— Dataset extract —

******

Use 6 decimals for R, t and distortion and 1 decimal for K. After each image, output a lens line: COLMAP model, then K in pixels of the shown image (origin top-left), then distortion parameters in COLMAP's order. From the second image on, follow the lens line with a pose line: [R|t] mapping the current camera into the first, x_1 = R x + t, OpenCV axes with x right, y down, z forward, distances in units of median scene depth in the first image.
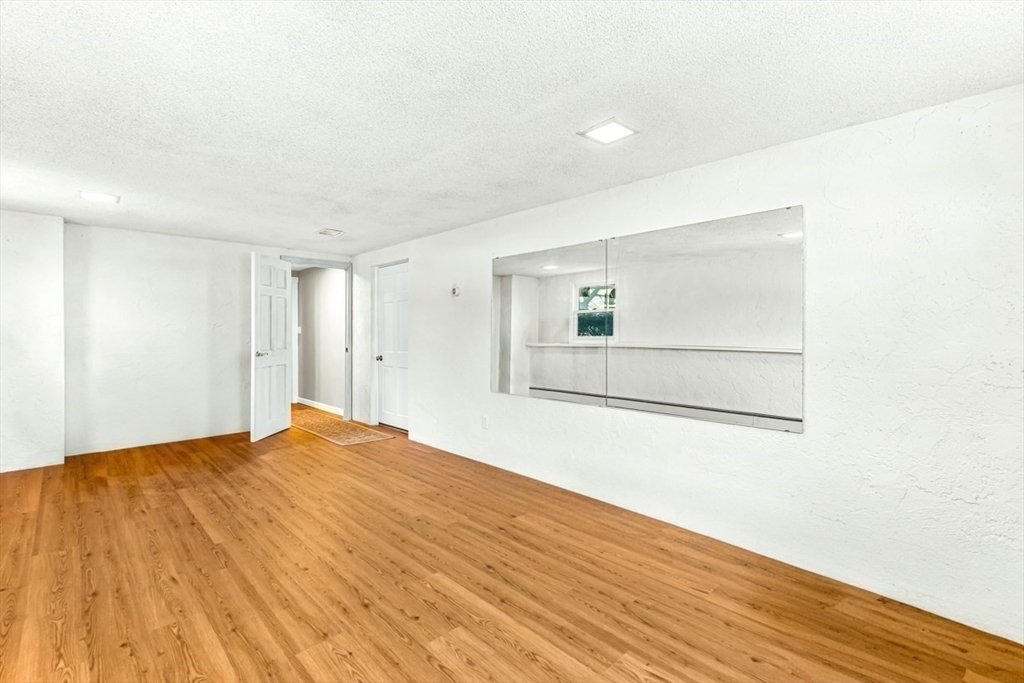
lens RADIAL K [[460.3, 0, 511.1], [0, 460.3, 338.7], [0, 0, 1]] dist [-0.005486, 0.001568]
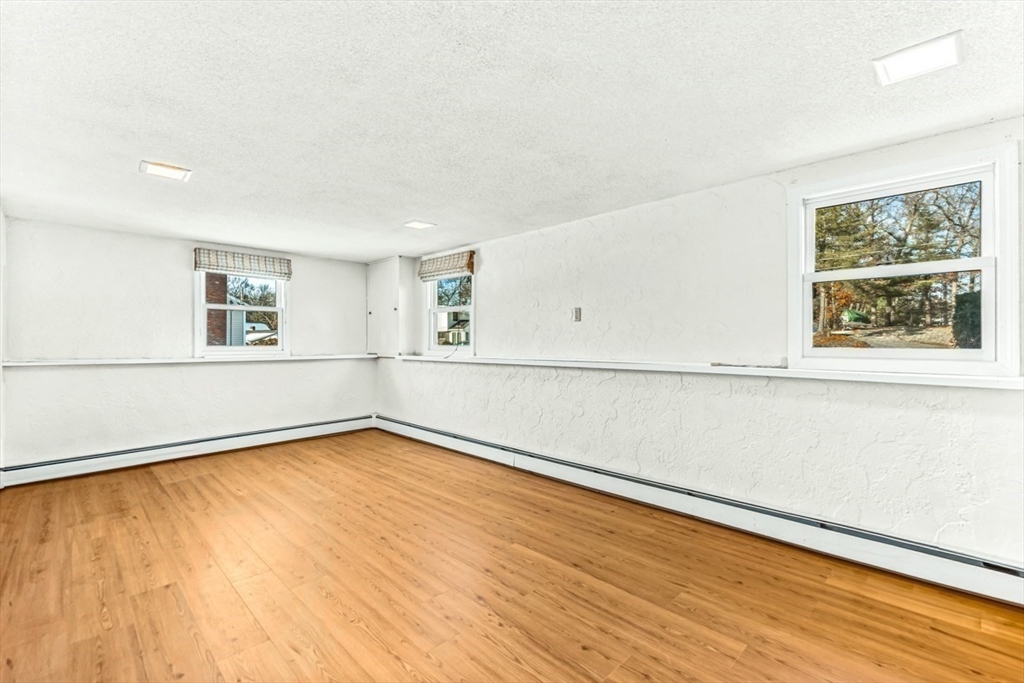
lens RADIAL K [[460.3, 0, 510.7], [0, 460.3, 342.4], [0, 0, 1]] dist [-0.005486, 0.001568]
pose [[-0.999999, -0.001548, -0.000702, -0.637714], [-0.001553, 0.999974, 0.006998, -0.008809], [0.000691, 0.006999, -0.999975, 2.041390]]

******

— What is required —
Render the data from its first line up to and including the line containing "338.7], [0, 0, 1]] dist [-0.005486, 0.001568]" as a JSON list of strings, one string per line, with blank lines omitted. Leave the pictures out of the list.

— Problem solution —
[
  "Use 6 decimals for R, t and distortion and 1 decimal for K. After each image, output a lens line: COLMAP model, then K in pixels of the shown image (origin top-left), then distortion parameters in COLMAP's order. From the second image on, follow the lens line with a pose line: [R|t] mapping the current camera into the first, x_1 = R x + t, OpenCV axes with x right, y down, z forward, distances in units of median scene depth in the first image.",
  "lens RADIAL K [[460.3, 0, 511.1], [0, 460.3, 338.7], [0, 0, 1]] dist [-0.005486, 0.001568]"
]